§ PASSAGE:
The true Diaspora emigration took hold of the country during the span of time between 1850 and 1949. The majority of emigrants were illiterate peasants and manual laborers who were called “coolies” (the name being an alliteration from the Chinese “Ku Li” meaning hard labor). These Southern Chinese men emigrated to countries all over the face of the earth; most often landing in the Americas, Australia, South Africa, Southeast Asia, and Zeelandia. Each destination needed cheap labor for differing reasons. “Discovering gold in the mountains of the Western United States from 1884, in Southern Australia from 1851, and in Western Canada from 1858 set in motion a flow of people from China that over the next eight decades, would include millions of individuals. The vast majority of migrants were never involved in gold-mining and never reached the more distant destinations, but those returning in the earliest periods were instrumental in spreading information about a world beyond the confines of Chinese towns and villages. Some left China as free migrants, paying their own way. Many more left as indentured or contract laborers enlisted directly by governments or by labor recruiters. Yet others left on the “credit-ticket” system where their expenses were advanced to them and they were expected to pay off their debts after reaching their destination. The vast majority of the migrants were males who expected to return home to their families or to marry after their time overseas. They were the sojourners, and the fact that many died outside of China or became entrapped through indebtedness or inertia does not deny the essentially circular nature of the migratory system. However, Chinese did settle overseas, particularly where women also migrated, or were allowed to. Hence, large and fairly stable overseas communities had been established before the outbreak of the Second World War with between 8.5 and 9 million Chinese outside of China, the vast majority of whom were in Southeast Asia, or the Nanyang. The network was, however, much more extensive, with communities throughout Spanish America, the Caribbean, the Pacific Islands, South Africa, North America and Australia.”- [Ronald Skeldon].
China set up its own regulations for emigration. The government kept the locations of departure controlled and localized; making use of its annexed colonies in the process. Honk Kong, Macau, and treaty ports all had a steady stream of emigrants preparing to leave China. The Pearl River Delta was the access point for South Central Guangdong. Amoy and Shantou served those from Eastern Guangdong. Those traveling to North America, came almost entirely from four districts in the Western Pearl River Delta. And from within those four districts, Taishan was the main supplier of emigrants. People with origins from Eastern Guangdong and Fujian were also very localized, bearing a small number of surnames. This explains the dominance in representation of a relatively small collection of lineages and villages in America. Skeldon comments that, “The migration [pattern] demonstrates a classic chain effect based upon areas of quite limited extent.” As mentioned before, those few who returned from overseas had great influence over their communities; encouraging others to try their luck abroad as well.

§ REQUIREMENT A: From the passage on Chinese emigration, list the places where the emigrants most often landed.

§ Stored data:
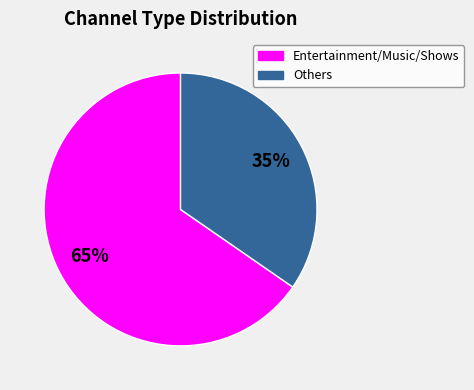

To the nearest percent, what is the average slice percentage?

50%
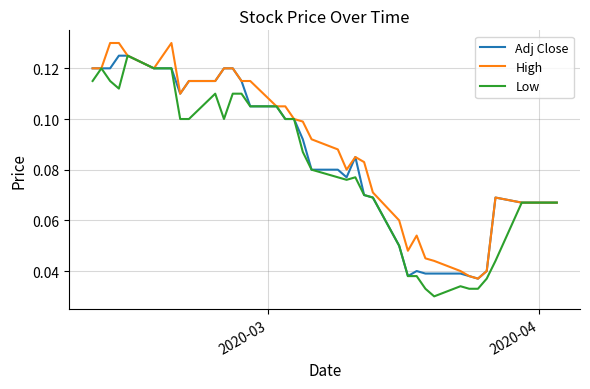

Which series has the largest range (max minus min)?

Low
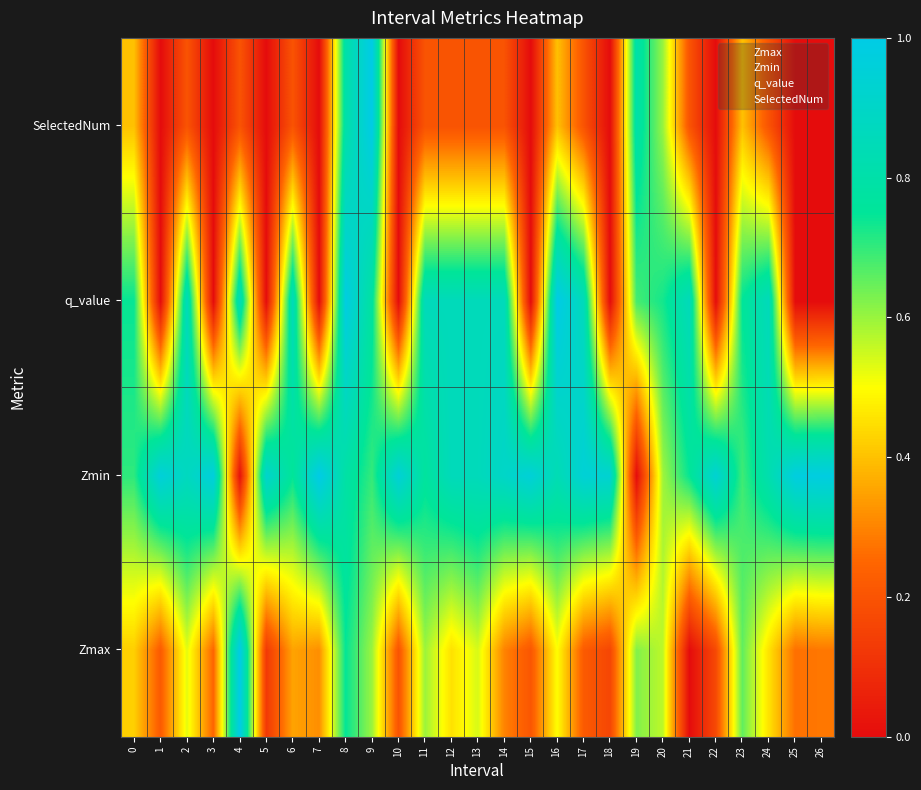

At which category is the sum across all series the highest?

8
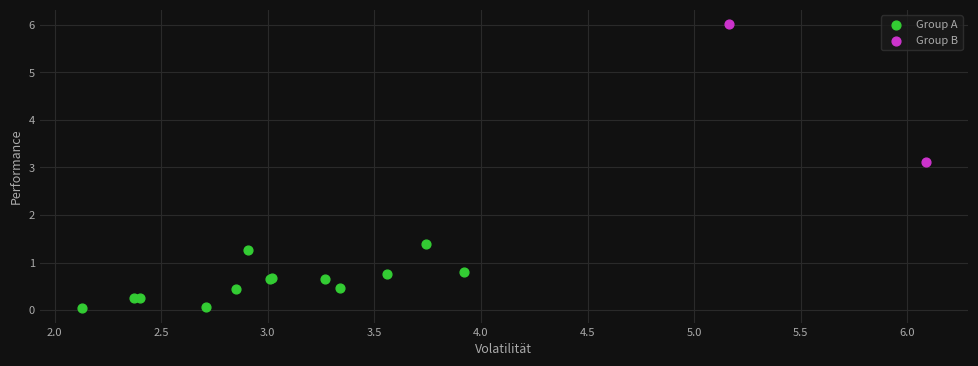

What are all the series names shown in the legend?

Group A, Group B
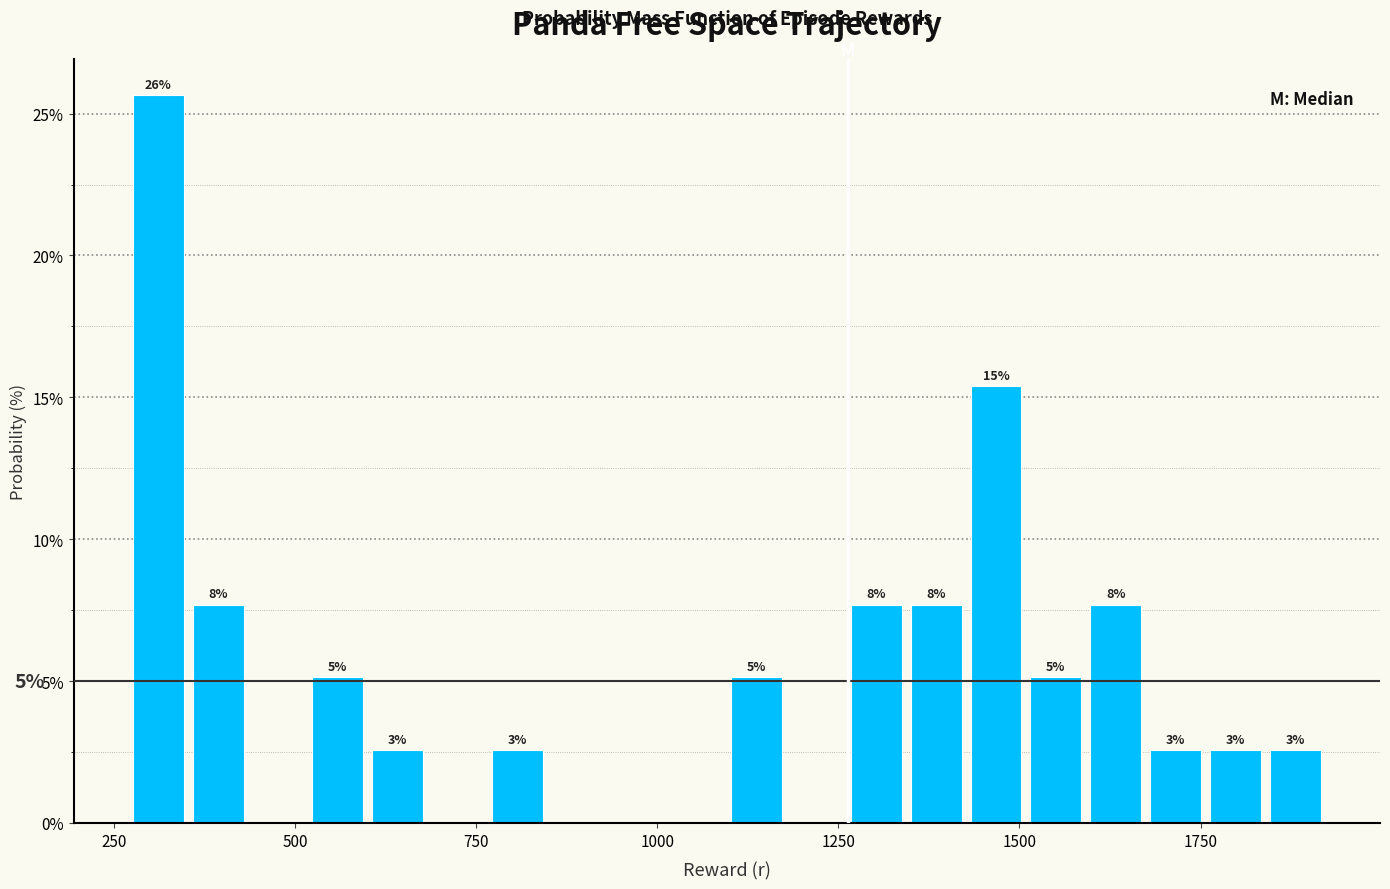

Around what value on the x-axis is the tallest bar? Give the approximate position of its centre, as read against the axis.

300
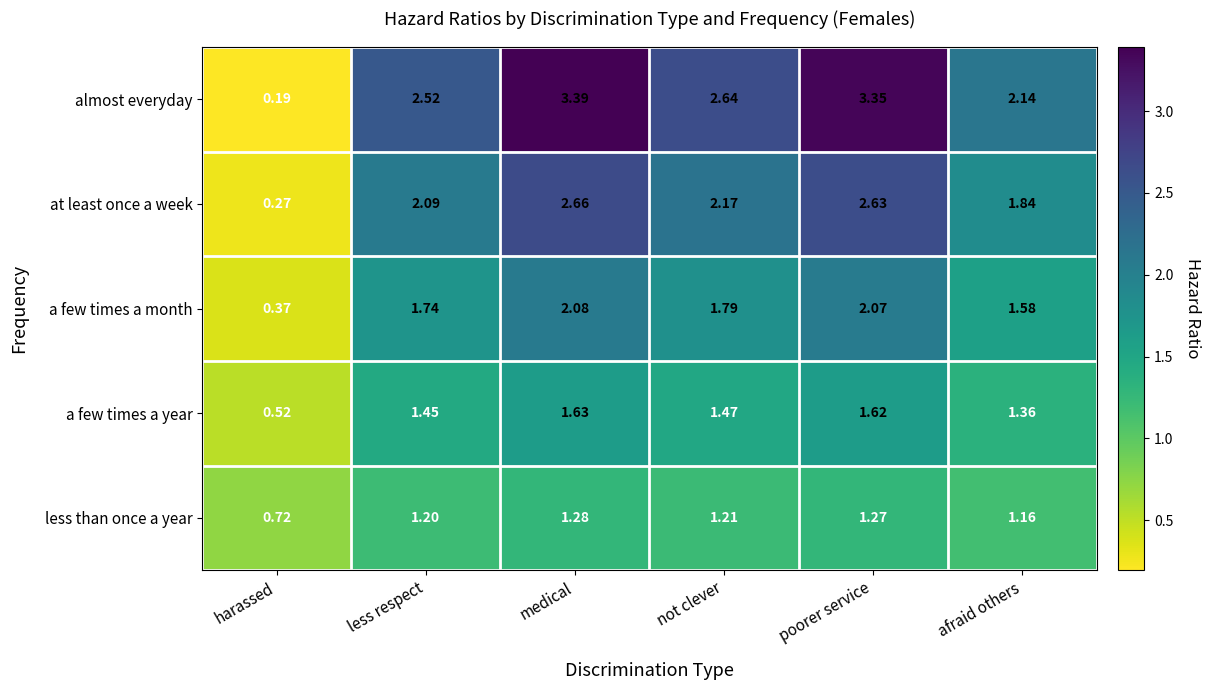

Which series has the largest total across all categories?

almost everyday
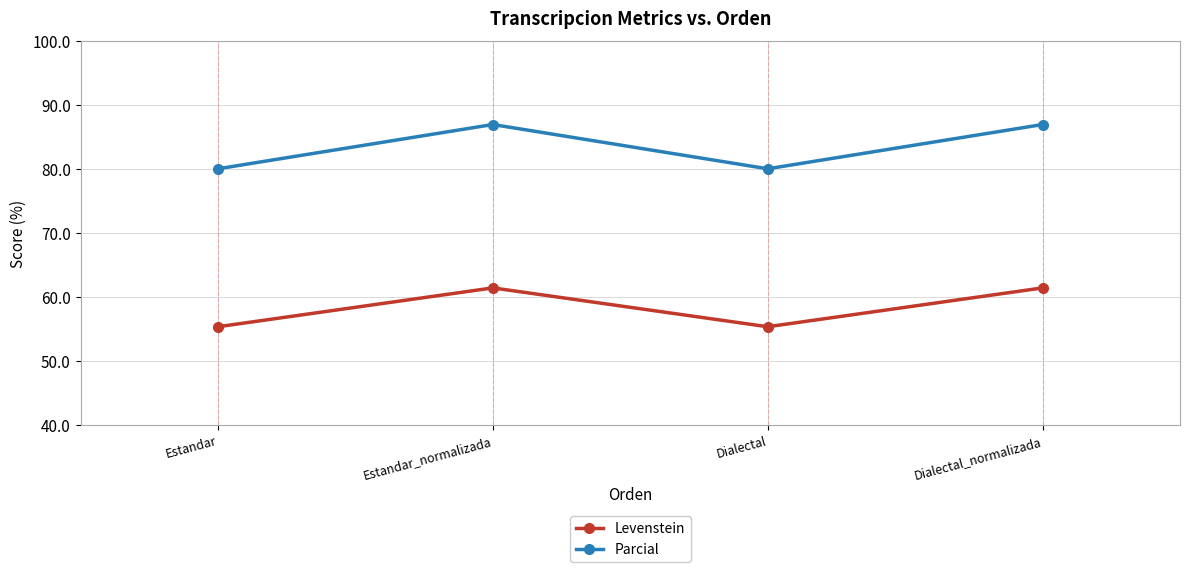

Where does the Parcial series first go above 86?

Estandar_normalizada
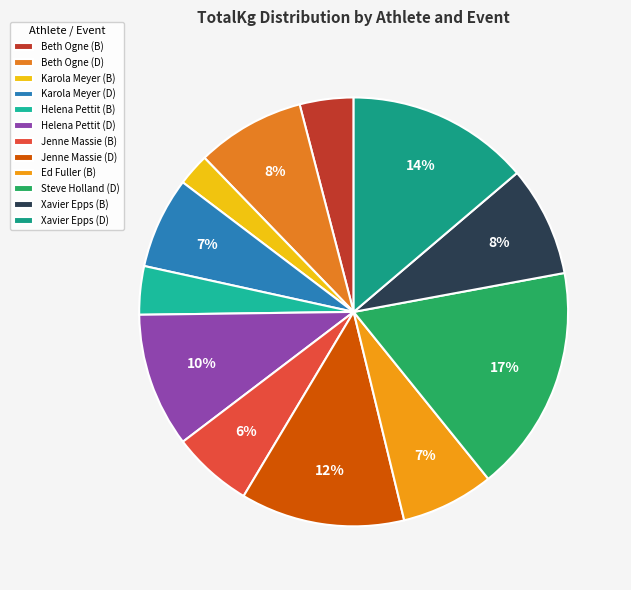

The Xavier Epps (B) slice represents 2% of the pie. True or false?

False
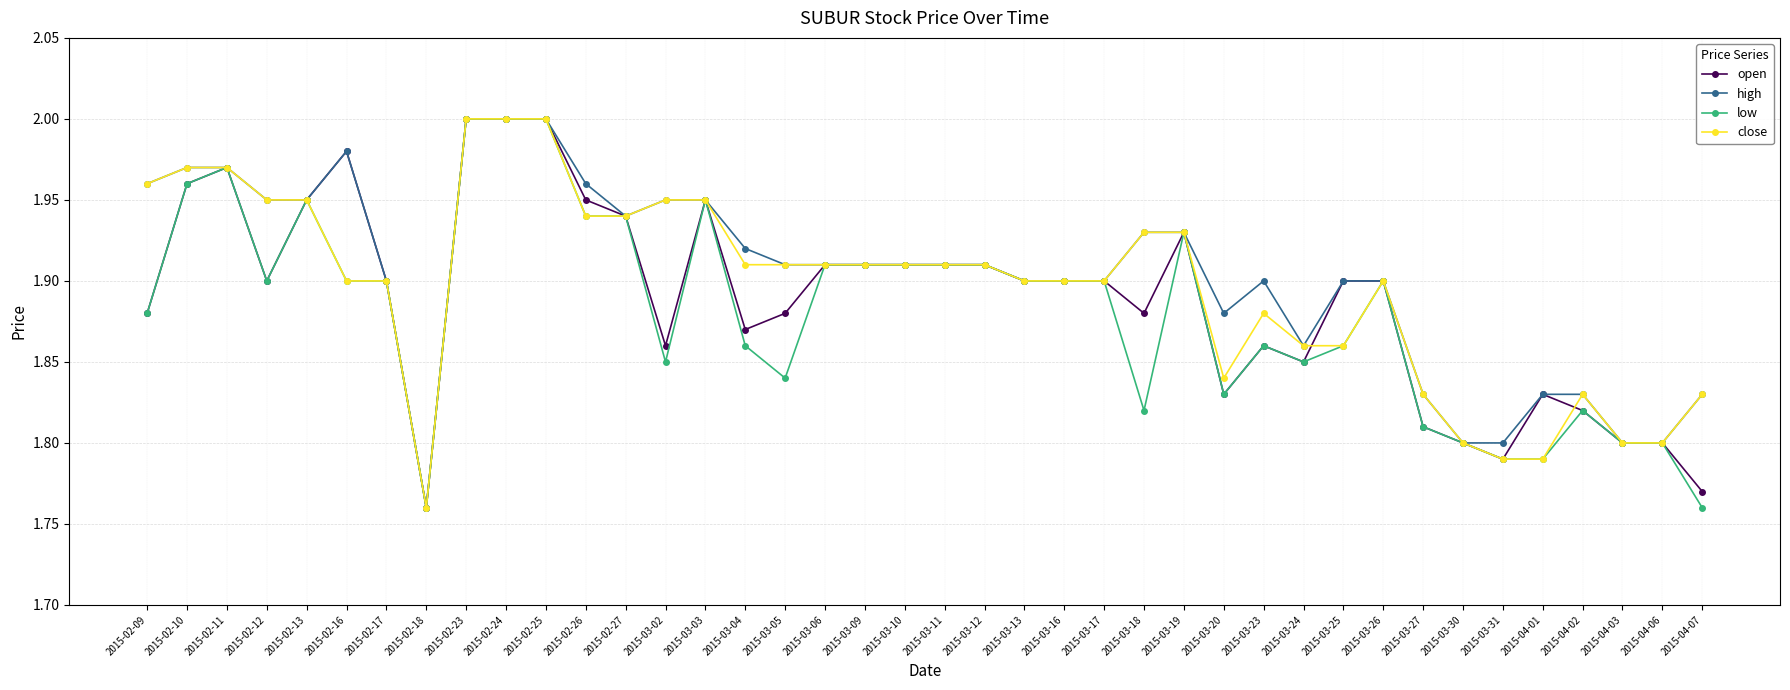

True or false: open has more than 2 points higher than both neighbors.

True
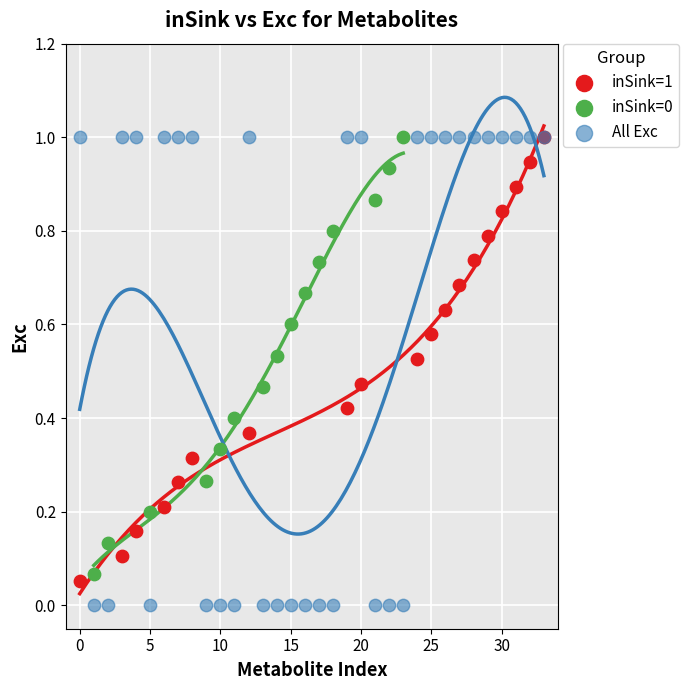

Which series reaches the minimum Y coordinate?

All Exc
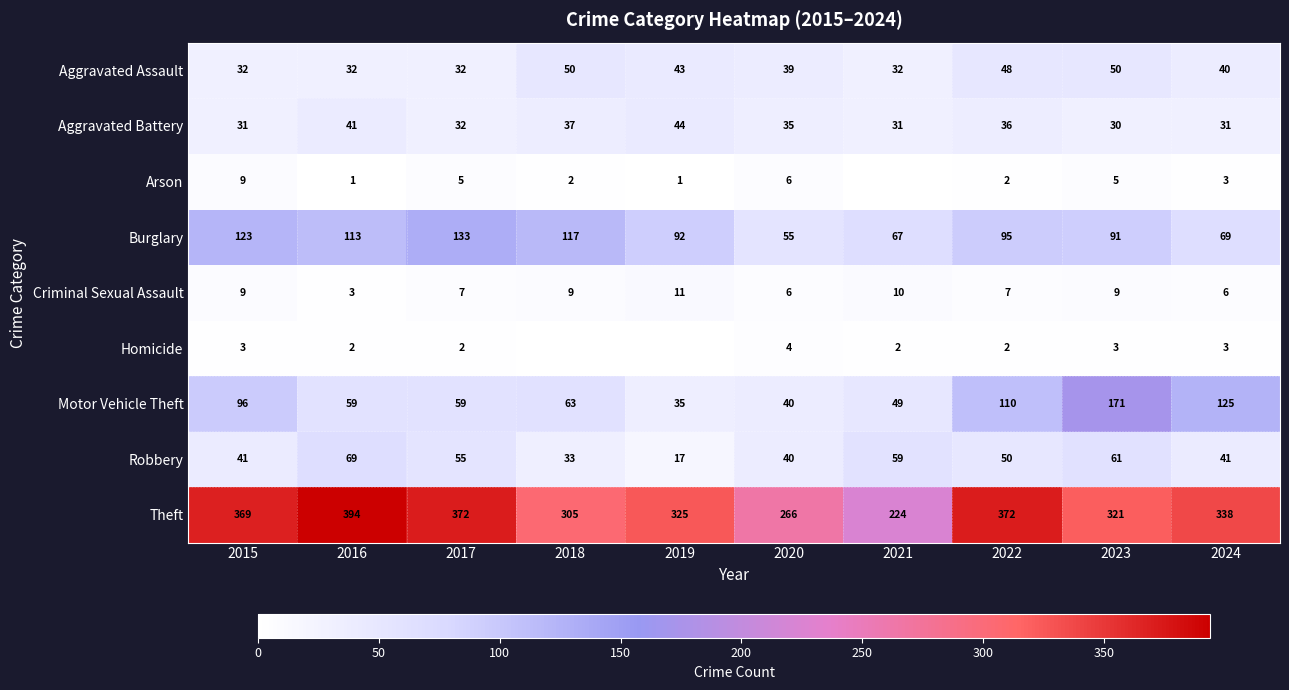

The Robbery series shows 41 at 2015. True or false?

True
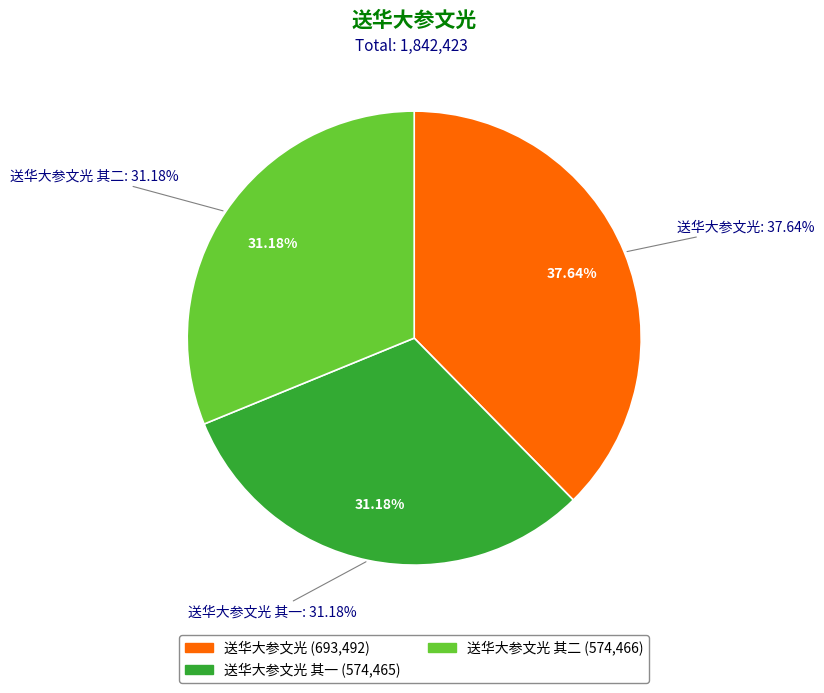

To the nearest percent, what is the combined percentage of 送华大参文光 其一 and 送华大参文光?

69%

§ REQUIREMENT B: Return, word for word, the stretch of the stored data from the line containing "almost everyday" through the end of the stored data. Leave the pictures out.

§ REPLY A: the Americas, Australia, South Africa, Southeast Asia, Zeelandia

§ REPLY B:
almost everyday

Where does the Parcial series first go above 86?

Estandar_normalizada

The Xavier Epps (B) slice represents 2% of the pie. True or false?

False

True or false: open has more than 2 points higher than both neighbors.

True

Which series reaches the minimum Y coordinate?

All Exc

The Robbery series shows 41 at 2015. True or false?

True

To the nearest percent, what is the combined percentage of 送华大参文光 其一 and 送华大参文光?

69%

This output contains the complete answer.